What has been the reaction to this video? It’s very current, and commentaries, especially on social media, are coming in at this minute.
This activity alone could lead to some interesting discussion and writing. But those of us who work on The Language of Composition are always looking for ways to connect our carefully curated texts, many of them iconic, to contemporary discourse. So you might go right to the Conversation in this thematic chapter on “The Value of Celebrity Activism.” Adding this video might lead to some fruitful exploration of, first, whether this “advertisement” is indeed “activism.” Does knowing that Lee involved his children, Satchel and Jackson, in the making of the video change students’ sense of the purpose and interpretation? Does knowing that Lee and Jordan, first-time collaborators, chose the words themselves?

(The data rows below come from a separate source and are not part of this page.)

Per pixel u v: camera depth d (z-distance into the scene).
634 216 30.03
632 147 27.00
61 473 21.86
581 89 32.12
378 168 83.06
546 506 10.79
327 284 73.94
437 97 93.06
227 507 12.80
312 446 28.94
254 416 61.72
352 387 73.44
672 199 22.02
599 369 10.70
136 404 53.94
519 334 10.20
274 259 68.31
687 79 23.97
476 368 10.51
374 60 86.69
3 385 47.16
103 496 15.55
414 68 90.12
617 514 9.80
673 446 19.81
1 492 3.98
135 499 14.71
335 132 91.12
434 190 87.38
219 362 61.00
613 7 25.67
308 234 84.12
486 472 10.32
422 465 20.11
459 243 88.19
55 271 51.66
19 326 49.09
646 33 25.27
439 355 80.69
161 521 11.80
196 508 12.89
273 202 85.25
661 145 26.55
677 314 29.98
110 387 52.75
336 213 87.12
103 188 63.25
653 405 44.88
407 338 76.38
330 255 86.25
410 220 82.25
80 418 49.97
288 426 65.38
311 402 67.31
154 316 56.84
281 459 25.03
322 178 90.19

Another strategy is pairing this – motorcycle jacket and all – with the essay in our Pop Culture chapter “How the Motorcycle Lost Its Cool and Found It Again” by Troy Patterson, a 2015 article on the history and cachet of the motorcycle jacket through the past decades, actually since it debuted in 1928.
The questions in TLC3e following the essay lead to a provocative analysis of Patterson’s purpose and style, its structure and argument. (My favorite asks how Patterson supports his claim that “the motorcycle jacket is an international uniform impervious to obsolescence.”) So what does that jacket that Jackson is wearing and Coach selling have to say about our current moment? What if he were wearing an L.L. Bean shirt or a hoodie? Is the moto (as it’s called) code for macho? Power? Taking a stand?
If you want to dive a little deeper, add “The New Power Blazer,” a very recent article in Fortune magazine subtitled “How a symbol of rebellion found its way into the boardroom” – via the ladies! Apparently, the new CEOs and captains of industry and Congress, are ditching their blue blazers for swanky black leather motorcycle jackets. Why? Read the article.
And then put those three pieces together to stimulate analysis:
Is the moto still cool? (or in AP parlance, “to what extent is the moto still cool?”). Do you want one? Why or why not?
What kind of power does that black leather jacket signal in 2019? (Think about the logic here: what’s the premise – unstated? -- of a jacket that can cost upwards of a thousand dollars being a symbol of power… or rebellion?)
Is fashion political? Should it be? (“Should Fashion Influence Politics and Culture?”)
Or, if you want to get into the rhetorical weeds, then this activity could be just a warm up to reading the superb Central Essay in Pop Culture – “Hip Hop Planet” by the wonderful James McBride. It’s a sophisticated analysis of the history, artistry, and cultural significance of Hip Hop.
These are the kind of connections we hope that our selections in TLC3e will generate as you tailor readings to your own classroom. All exam prep need not be, well, totally exam prep. Enjoy!